===== Data provided =====

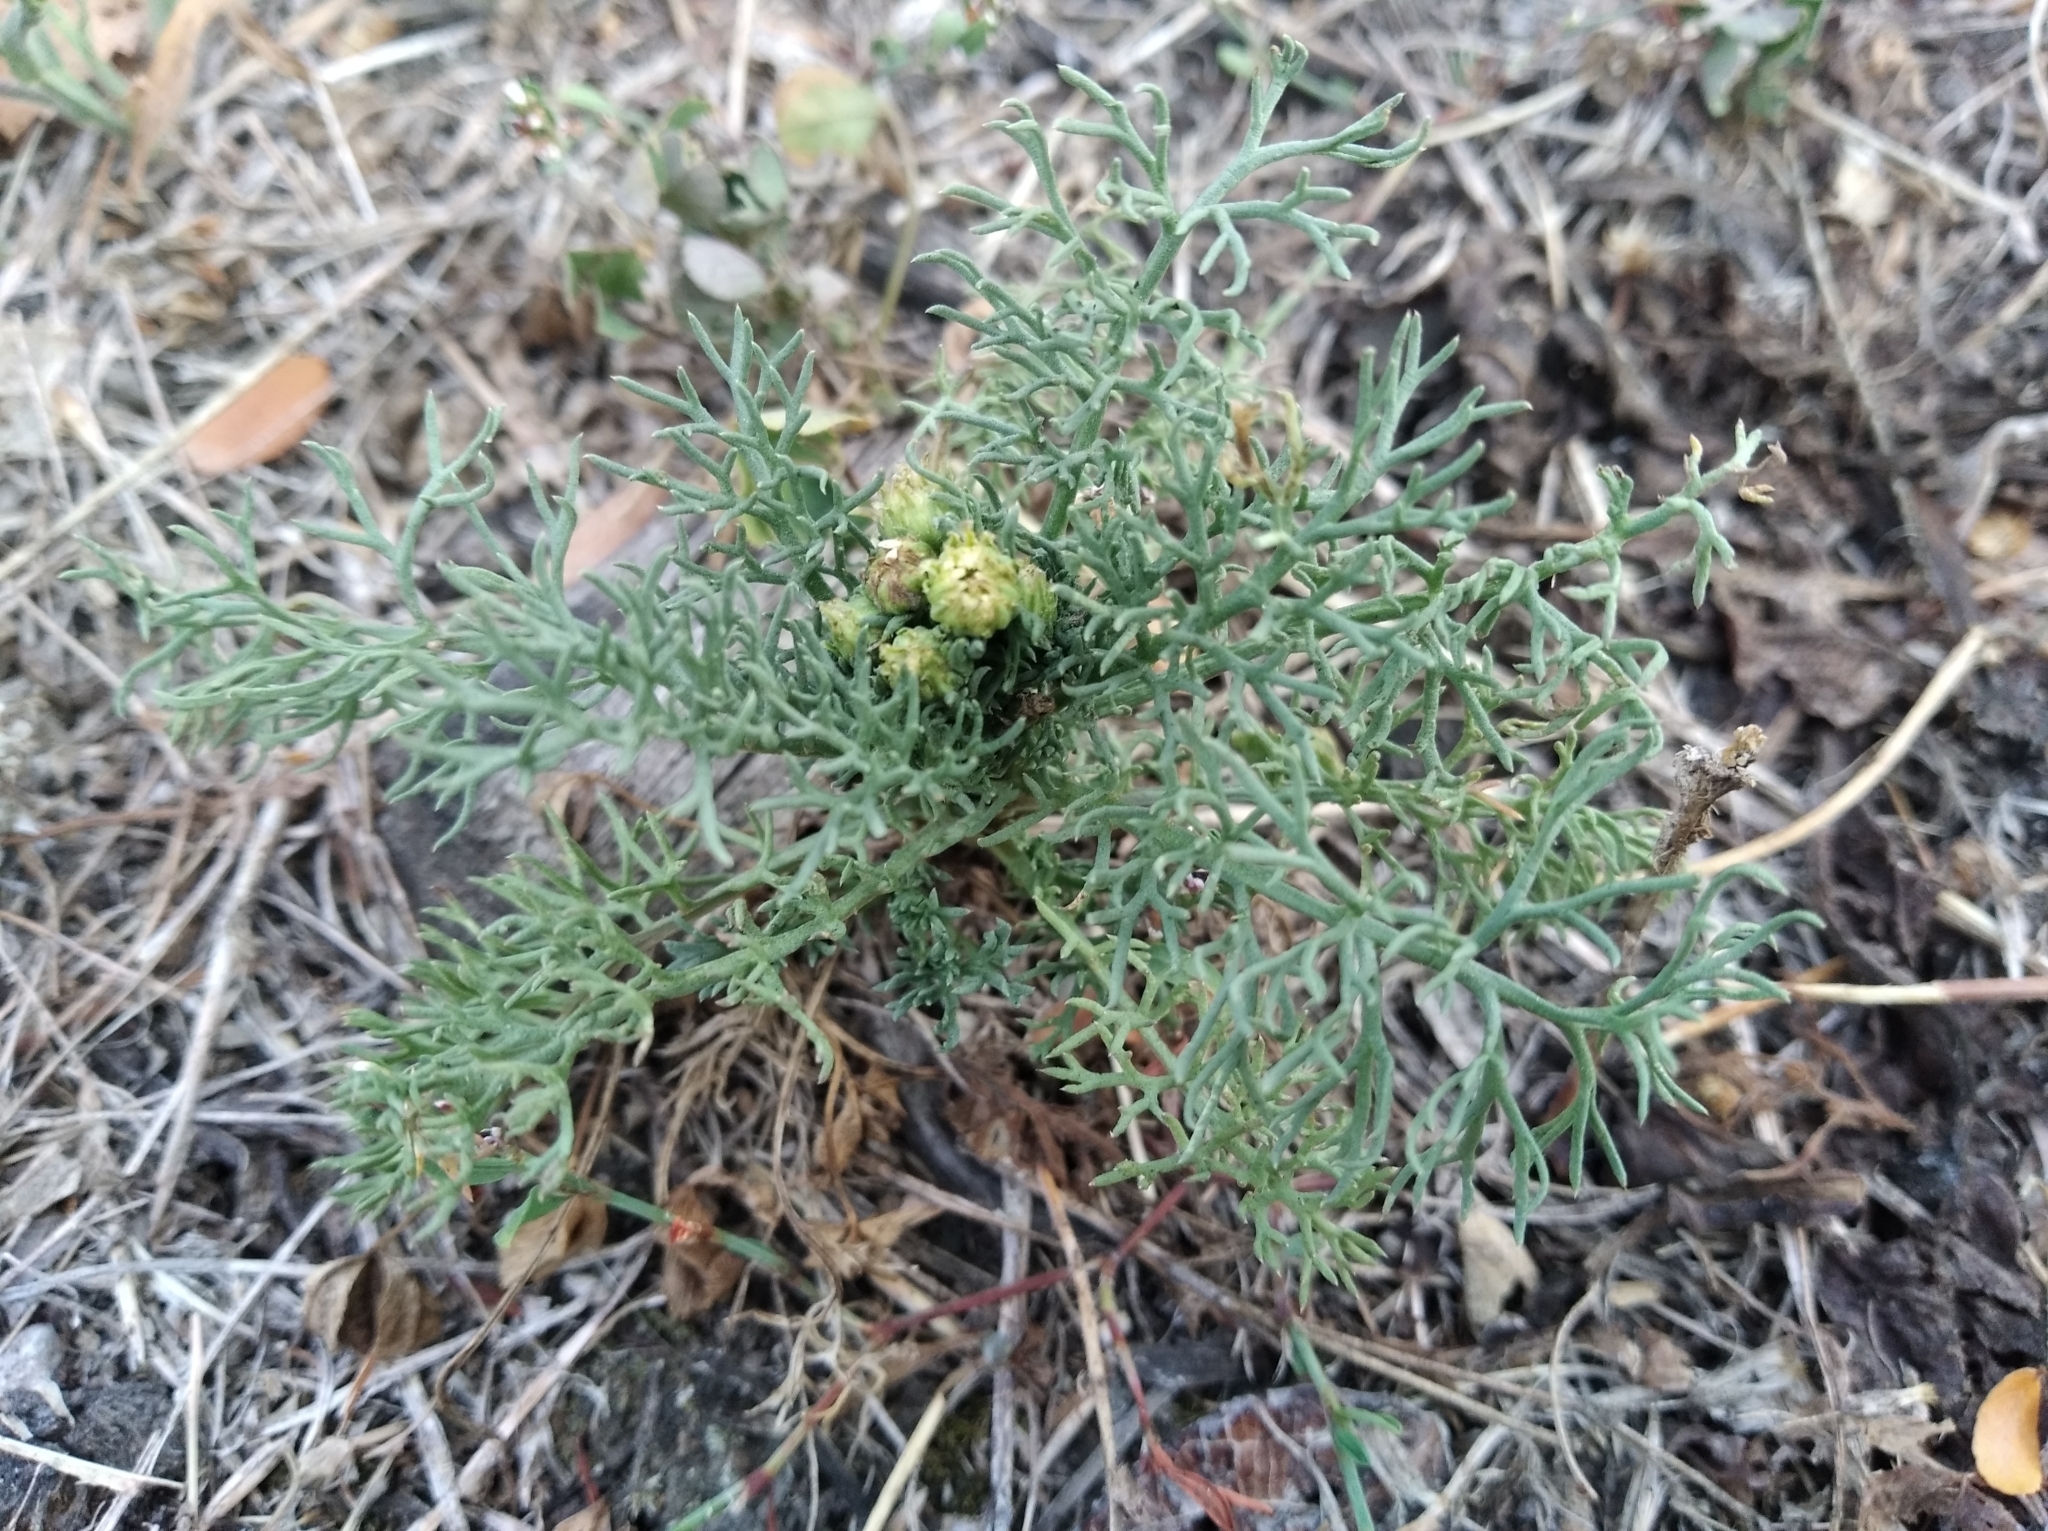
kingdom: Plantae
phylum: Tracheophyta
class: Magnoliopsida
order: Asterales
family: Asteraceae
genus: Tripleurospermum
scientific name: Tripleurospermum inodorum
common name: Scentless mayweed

=====
===== Data provided =====

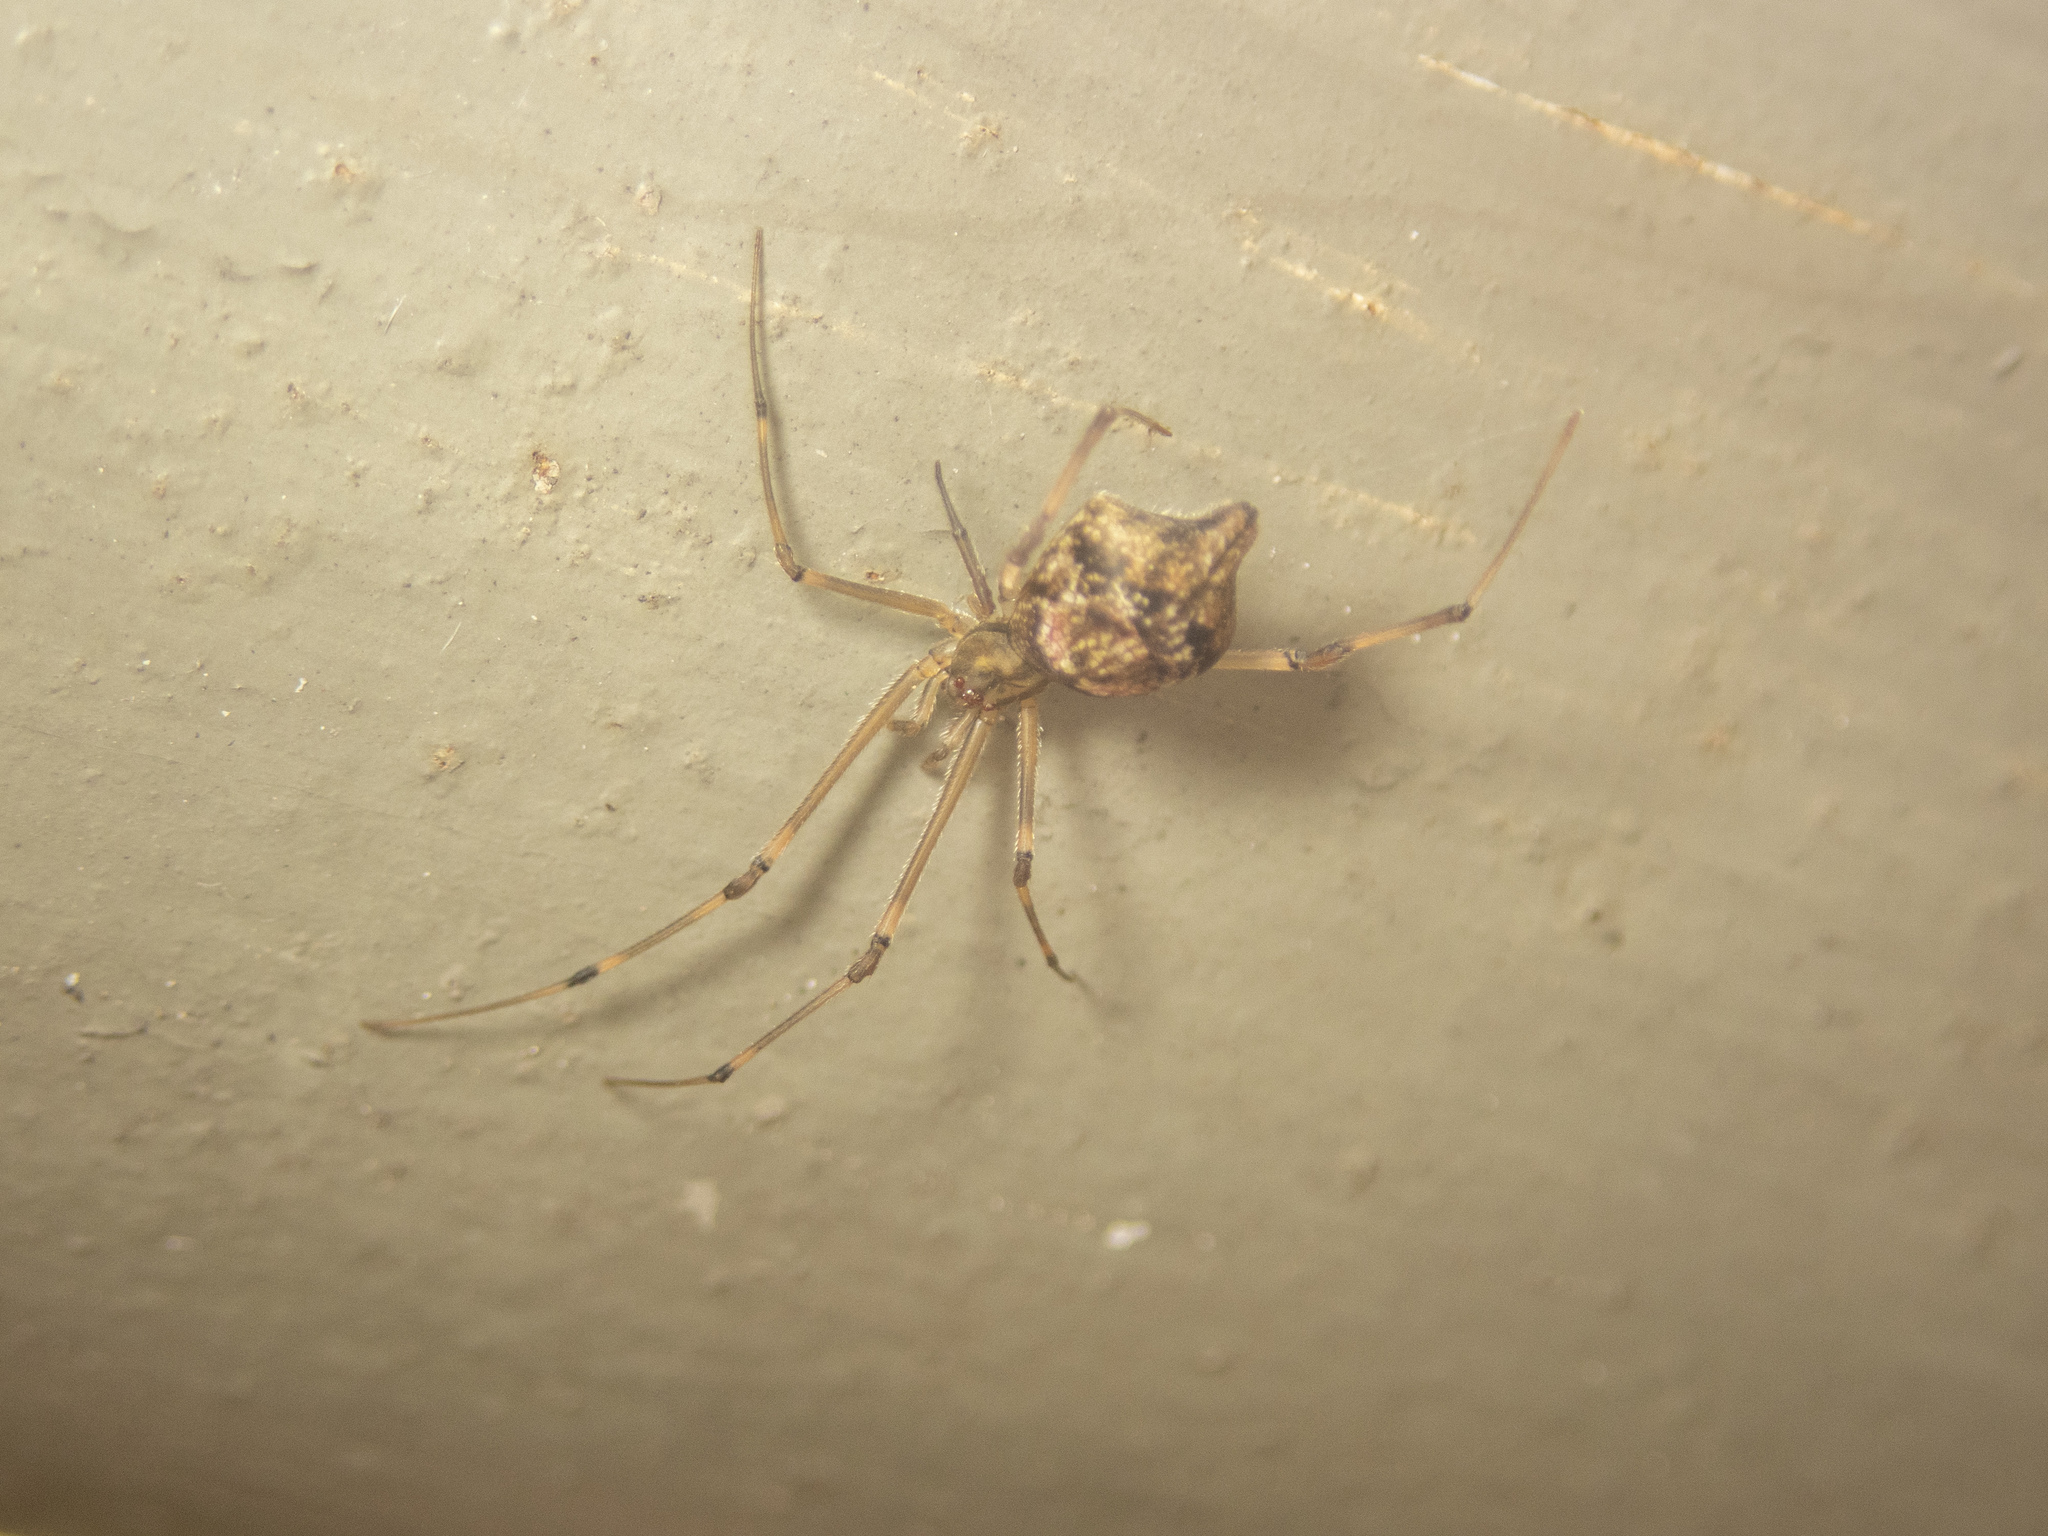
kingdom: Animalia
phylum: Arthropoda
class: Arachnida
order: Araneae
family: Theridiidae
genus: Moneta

=====

**What to work on:** Format the material as a JSON list of strings, one string per line with blank lines omitted, from the line with "phylum: Tracheophyta" up to and including the line with "scientific name: Tripleurospermum inodorum".

**The answer:**
[
  "phylum: Tracheophyta",
  "class: Magnoliopsida",
  "order: Asterales",
  "family: Asteraceae",
  "genus: Tripleurospermum",
  "scientific name: Tripleurospermum inodorum"
]